Le temps de Banso, pour mon père et ma mère, c’est le temps de la jeunesse, de l’aventure. Au long de leurs marches, l’Afrique qu’ils rencontrent n’est pas celle de la colonisation. L’administration anglaise, selon un de ses principes, a laissé en place la structure politique traditionnelle, avec ses rois, ses chefs religieux, ses juges, ses castes et ses privilèges.

Quand ils arrivent dans un village, ils sont accueillis par les émissaires du roi, conviés aux palabres, et photographiés avec la cour. Sur un de ces portraits, mon père et ma mère posent autour du roi Memfoï, de Banso. Selon la tradition, le roi est nu jusqu’à la ceinture, assis sur son trône, son chasse-mouches à la main. À ses côtés, mon père et ma mère sont debout, vêtus d’habits fatigués et empoussiérés par la route, ma mère avec sa longue jupe et ses souliers de marche, mon père avec une chemise aux manches roulées et son pantalon kaki trop large, trop court, serré par une ceinture qui ressemble à une ficelle. Ils sourient, ils sont heureux, libres dans cette aventure. Derrière le roi, on aperçoit le mur du palais, une simple case de briques de boue séchée où brillent des brins de paille.

Parfois, au cours de leur route à travers les montagnes, les nuits sont violentes, brûlantes, sexuées.
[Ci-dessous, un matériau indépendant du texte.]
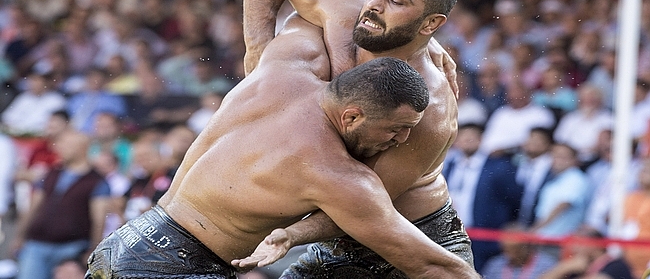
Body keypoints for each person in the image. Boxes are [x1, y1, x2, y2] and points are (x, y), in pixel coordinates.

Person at [86, 15, 477, 279]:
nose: (403, 141)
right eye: (397, 129)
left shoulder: (282, 68)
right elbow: (428, 264)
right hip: (175, 268)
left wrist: (424, 42)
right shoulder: (334, 173)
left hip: (126, 242)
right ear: (353, 117)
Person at [234, 0, 472, 278]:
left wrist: (291, 233)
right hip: (341, 239)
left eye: (397, 1)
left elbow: (365, 205)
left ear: (431, 23)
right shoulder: (350, 11)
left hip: (415, 238)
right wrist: (257, 62)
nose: (373, 5)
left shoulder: (429, 110)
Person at [12, 130, 110, 279]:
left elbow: (99, 219)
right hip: (37, 243)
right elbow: (33, 207)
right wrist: (20, 236)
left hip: (72, 247)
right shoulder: (52, 173)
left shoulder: (96, 181)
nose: (59, 148)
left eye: (67, 144)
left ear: (82, 148)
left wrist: (93, 249)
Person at [442, 124, 522, 272]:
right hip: (454, 235)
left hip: (485, 237)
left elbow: (514, 199)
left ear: (480, 140)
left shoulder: (498, 167)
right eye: (463, 139)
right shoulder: (450, 165)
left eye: (471, 139)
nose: (466, 142)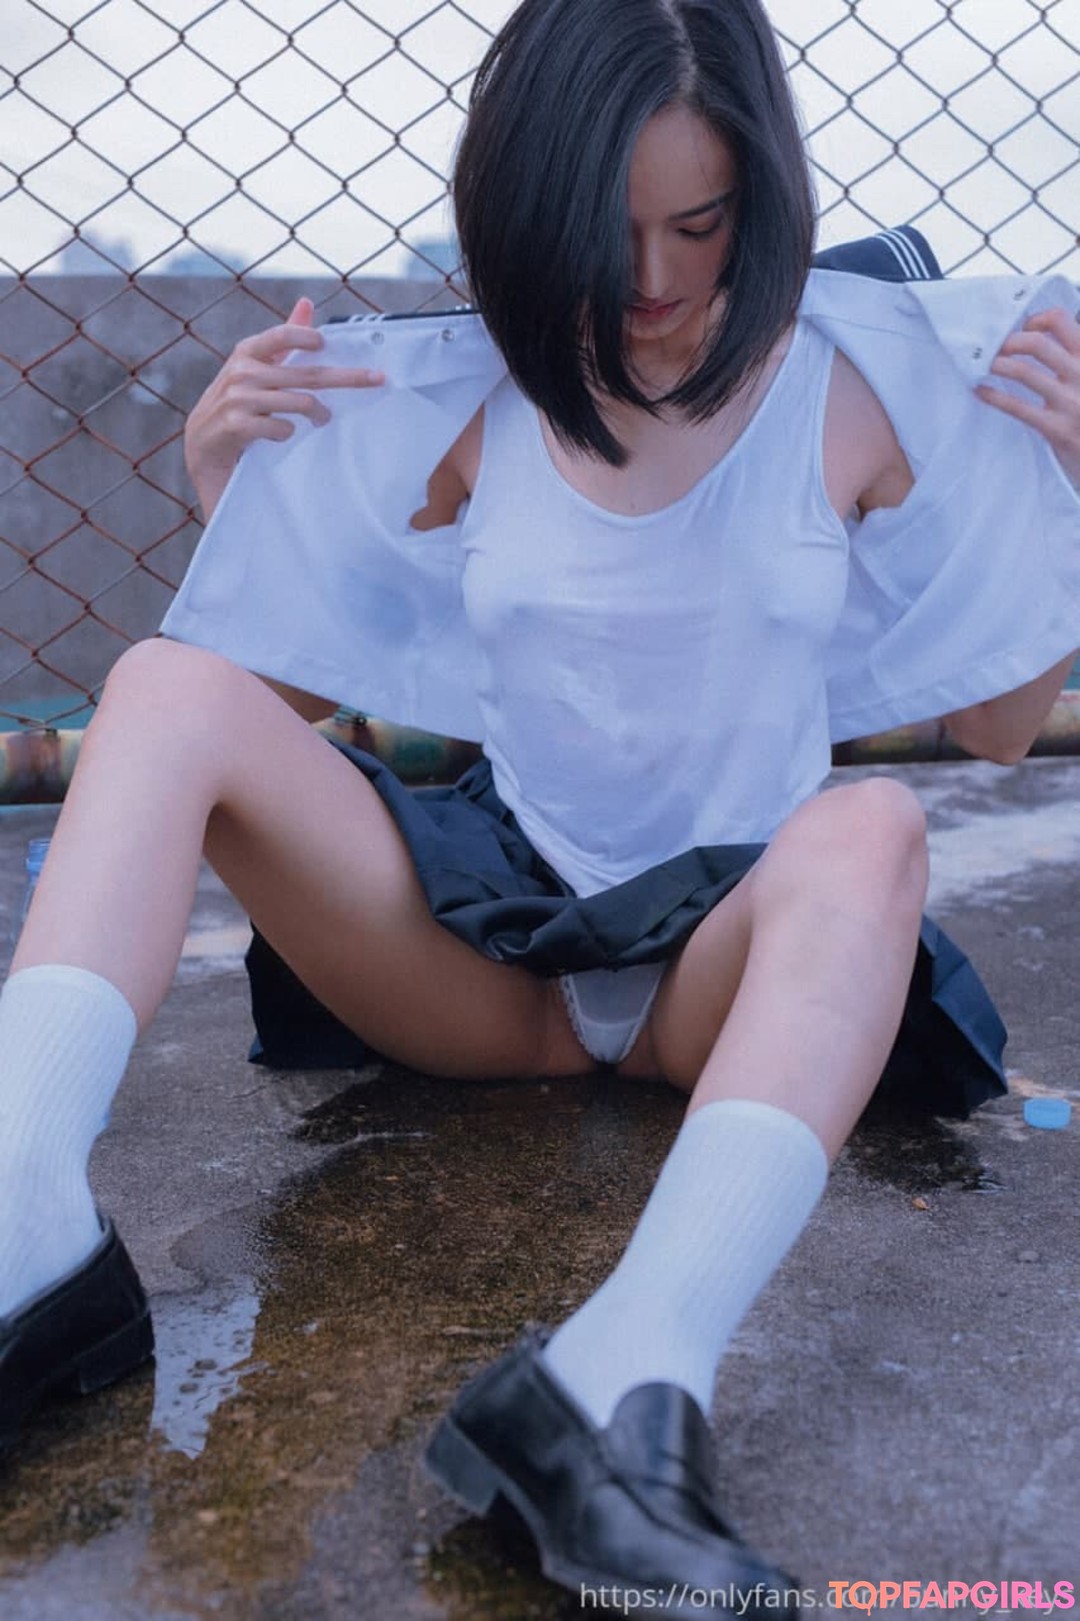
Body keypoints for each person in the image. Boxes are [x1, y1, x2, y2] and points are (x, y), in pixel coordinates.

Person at [1, 0, 1078, 1611]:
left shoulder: (852, 390)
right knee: (161, 682)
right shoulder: (472, 397)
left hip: (726, 964)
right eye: (608, 228)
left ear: (764, 195)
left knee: (873, 830)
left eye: (700, 224)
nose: (655, 281)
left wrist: (1066, 494)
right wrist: (234, 496)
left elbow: (994, 726)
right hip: (490, 950)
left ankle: (618, 1387)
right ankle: (23, 1222)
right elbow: (261, 710)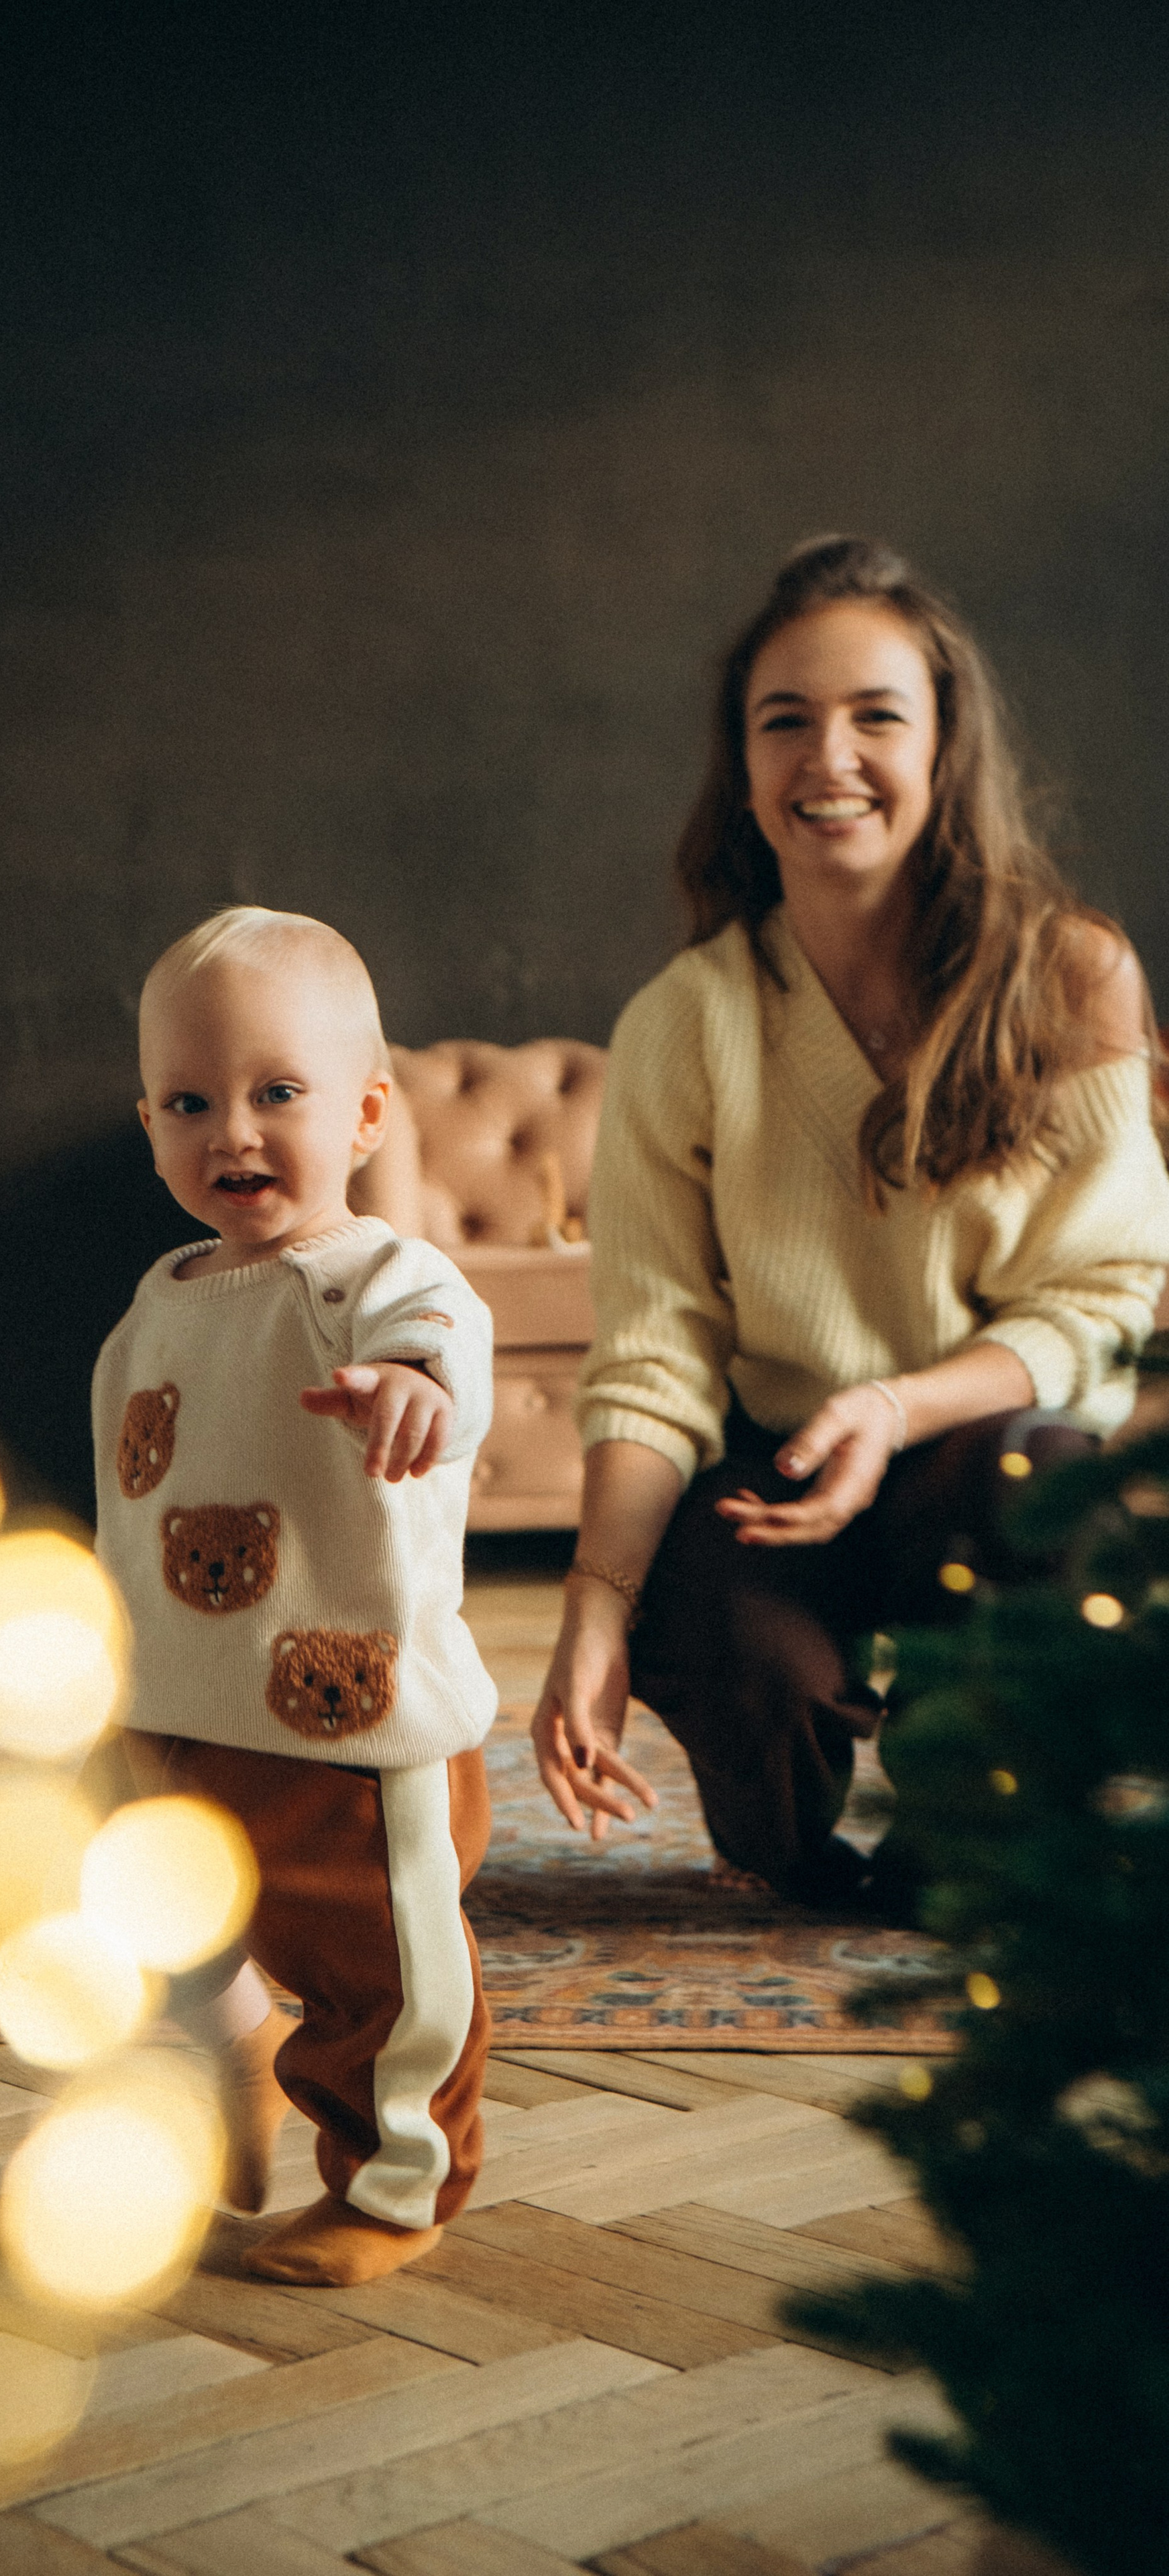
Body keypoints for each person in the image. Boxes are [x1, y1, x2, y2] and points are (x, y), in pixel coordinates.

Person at [533, 535, 1169, 1913]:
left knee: (1043, 1486)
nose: (828, 756)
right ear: (742, 769)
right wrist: (589, 1605)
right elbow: (653, 1350)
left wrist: (893, 1407)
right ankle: (792, 1811)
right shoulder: (683, 1023)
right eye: (785, 721)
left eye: (875, 715)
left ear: (943, 748)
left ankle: (976, 1797)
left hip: (970, 1449)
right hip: (770, 1476)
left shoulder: (1070, 978)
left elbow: (1102, 1297)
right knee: (763, 1799)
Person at [93, 905, 497, 2286]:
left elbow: (442, 1350)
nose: (233, 1134)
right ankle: (227, 2053)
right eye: (190, 1102)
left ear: (368, 1113)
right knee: (161, 1913)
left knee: (373, 1969)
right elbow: (132, 1500)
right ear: (145, 1120)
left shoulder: (379, 1278)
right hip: (173, 1696)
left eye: (277, 1094)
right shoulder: (158, 1297)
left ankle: (395, 2185)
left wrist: (412, 1393)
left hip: (340, 1706)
Ma mère parle des fêtes qui éclatent soudain, dans les villages, comme à Babungo, en pays nkom, à quatre jours de marche de Banso. Sur la place, le théâtre masqué se prépare. Sous un banian, les joueurs de tam-tam se sont assis, ils frappent, et l’appel de la musique se répercute au loin. Les femmes ont commencé à danser, elles sont complètement nues, sauf une ceinture de perles autour de la taille. Elles avancent l’une derrière l’autre, penchées en avant, leurs pieds battent la terre au même rythme que les tambours. Les hommes sont debout. Certains portent des robes de raphia, d’autres ont les masques des dieux. Le maître des ju-jus dirige la cérémonie.

Pont sur la rivière, Ahoada.


Cela commence au déclin du soleil, vers six heures, et dure jusqu’à l’aube du lendemain. Mon père et ma mère sont couchés dans leur lit de sangles, sous la moustiquaire, ils écoutent battre les tambours, selon un rythme continu qui tressaille à peine, comme un cœur qui s’emballe. Ils sont amoureux. L’Afrique à la fois sauvage et très humaine est leur nuit de noces. Tout le jour le soleil a brûlé leur corps, ils sont pleins d’une force électrique incomparable. J’imagine qu’ils font l’amour, cette nuit-là, au rythme des tambours qui vibrent sous la terre, serrés dans l’obscurité, leur peau trempée de sueur, à l’intérieur de la case de terre et de branches qui n’est pas plus grande qu’un abri à poules. Puis ils s’endorment à l’aube, dans le souffle froid du matin qui fait onduler le rideau de la moustiquaire, enlacés, sans plus entendre le rythme fatigué des derniers tam-tams.